Thursday, August 23, 2007

Ain't Nothing All That Useful About Anxiety

I have been thinking a lot today about anxiety. I can do that because, for whatever miracle, I am not experiencing anxiety lately. This melancholic feminista has always suffered more from anxiety than profound depression. Don't get me wrong; I've had my bouts with depression too. But, anxiety is my more regular companion--and not a nice one.

What really bothers me about anxiety is that it makes all of your problems seem equally dire and you cannot sort out what is worth dealing with and what can be handled. You wake up in the middle of the night and run through everything on your never-ending "To Do" list. Once I have thoroughly stressed myself out with all of the things I haven't done, I start to worry about the world, my friends, how effective I am at my job, yada . . yada . . . yada.

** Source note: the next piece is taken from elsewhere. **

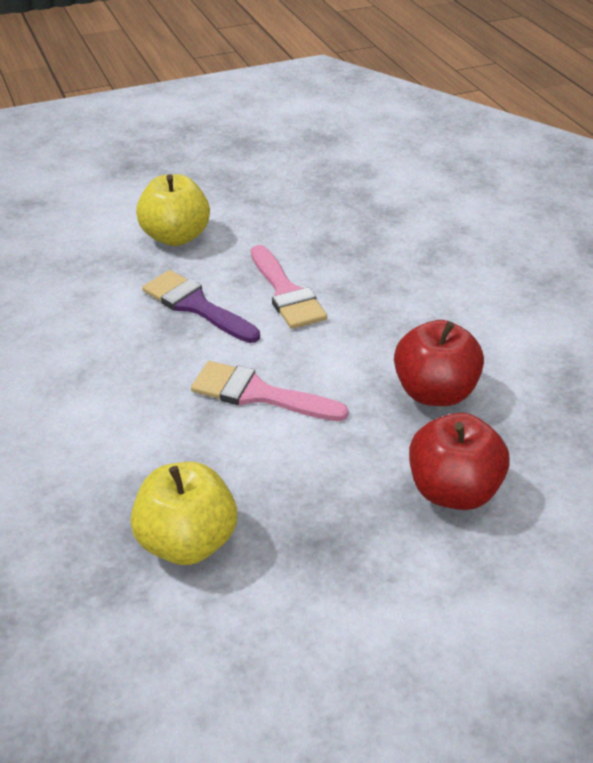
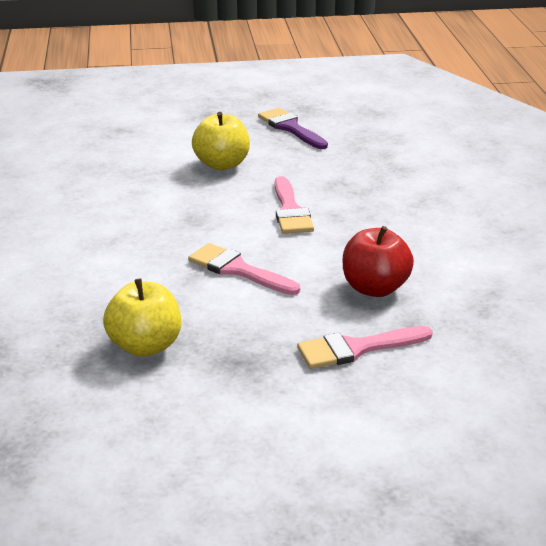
camera: 15 degrees right, 10 degrees down
purple brush [142,270,260,343] -> purple brush moved to [258,108,328,149]
red apple [409,413,510,510] -> pink brush [297,326,433,369]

Anxiety makes us worry, but it doesn't do a whole lot more than that. I have never actually crossed things off my list thanks to anxiety. Usually, anxiety just backs me up in a corner of my house and I wish I hadn't quit smoking so that I could do something with all that nervous worry. Anxiety colors the world black and convinces you that whatever jam you're in now, it will only get worse and worse and worse until you cannot fix it anymore.

Anxiety also messes with time (see my post about this from last week). You feel hopelessly locked into a bleak future, totally bypassing the present moment. When this happens, I start needing someone to rescue me, preferably my mother. But, I never get up the courage to ask her to rescue me and so I just stay stuck in anxiety.

So, what amazes me, is how effectively psychopharmacology can quash anxiety. Maybe it doesn't work for all people, but in my experience, it always works. And, hence, this is why I am so obsessed with Prozac and enhancement.

Before the advent of SSRI drugs, anxiety had a deep, meaningful role to play in human society. Martin Heidegger, for example, argued that anxiety is what forces all human beings to confront their mortality. Anxiety, for the existentialists, forces us to consider what makes a life meaningful.

I used to love all of that stuff because, after all, I was a girl haunted and crippled by anxiety. Why not elevate it to some important status so that I could feel better about feeling crummy much of the time.

But, Zoloft took that all away for me, years ago while I was still in graduate school. I went from being a brooding, intense Heideggerean to a more carefree, perhaps less deep, feminist theorist. I was less interested in what profound insights I would get from my states of anxiety. If taking Zoloft and the even-temperedness it brought on amounts to "enhancing" my natural state, then so be it. Since, anxiety was not producing for me; it was making me both narcissistic and solipsistic. My medicated self was much better at handling the inevitable stresses of life and I got along a lot better with everyone else.

What caused the anxiety didn't go away. I just didn't care as much about the problems. I just decided to deal with what was in front of me and be in the moment. Maybe it made me less reflective about my life, or maybe it helped me refine what really needed attending to and what was just gumming up the works.

What do y'all think about the role of anxiety in your lives?